Feedback e regolazione dell’uscita
Un partitore resistivo preleva una frazione della tensione di uscita e la invia al controller. Il circuito la confronta con un riferimento interno e corregge il comando dell’interruttore. È questo anello di retroazione che permette al convertitore di mantenere Vout stabile quando Vin o il carico cambiano.
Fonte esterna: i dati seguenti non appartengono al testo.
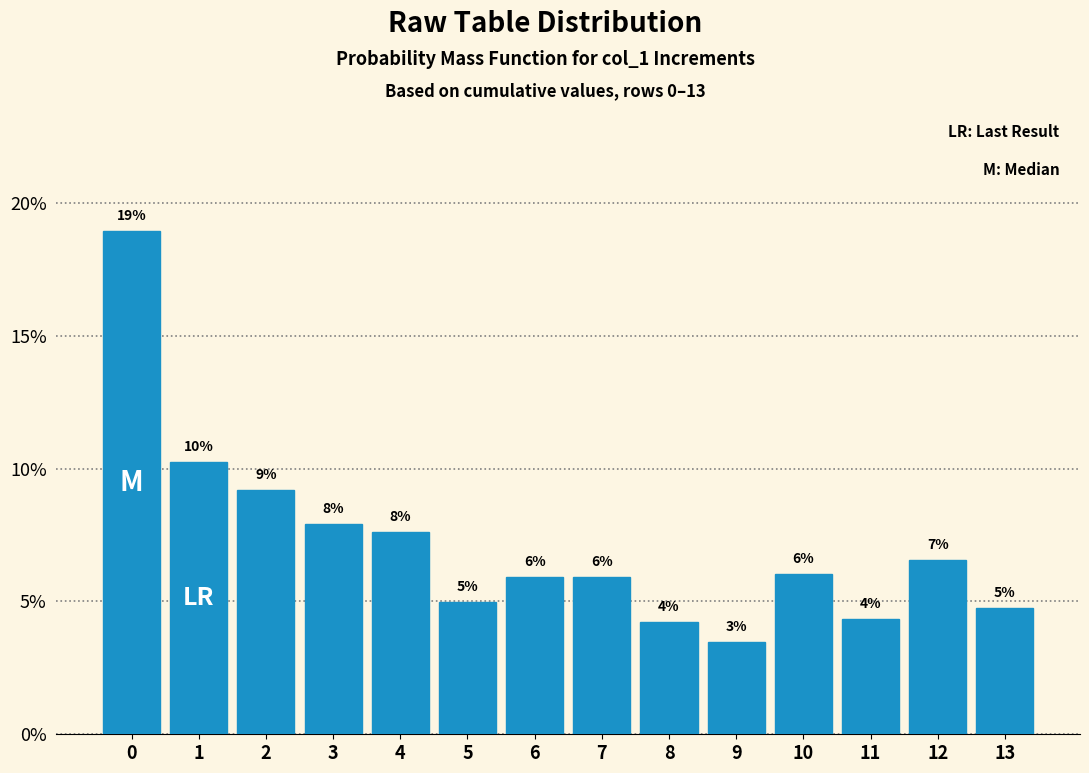

How many bars are there in total?

14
Quale convertitore scegliere?
| Condizione | Topologia indicativa |
|---|---|
| Vin sempre superiore a Vout | Buck |
| Vin sempre inferiore a Vout | Boost |
| Vin può essere superiore o inferiore a Vout | Buck-Boost non invertente o altra topologia adatta |
| Serve una tensione negativa | Buck-Boost invertente o convertitore dedicato |
| Correnti elevate e massima efficienza | Valutare conversione sincrona |
Errori comuni
- confondere Buck e Boost;
- pensare che tutti i Buck-Boost mantengano la polarità dell’ingresso;
- usare le formule ideali come valori esatti del circuito reale;
- ignorare corrente di picco e saturazione dell’induttore;
- scegliere un modulo soltanto in base alla tensione dichiarata;
- ignorare la corrente massima reale e la dissipazione termica;
- trascurare ripple ed EMI;
- realizzare collegamenti lunghi nei percorsi di corrente impulsiva;
- confondere corrente di ingresso e corrente di uscita;
- non verificare il rendimento nel reale punto di lavoro.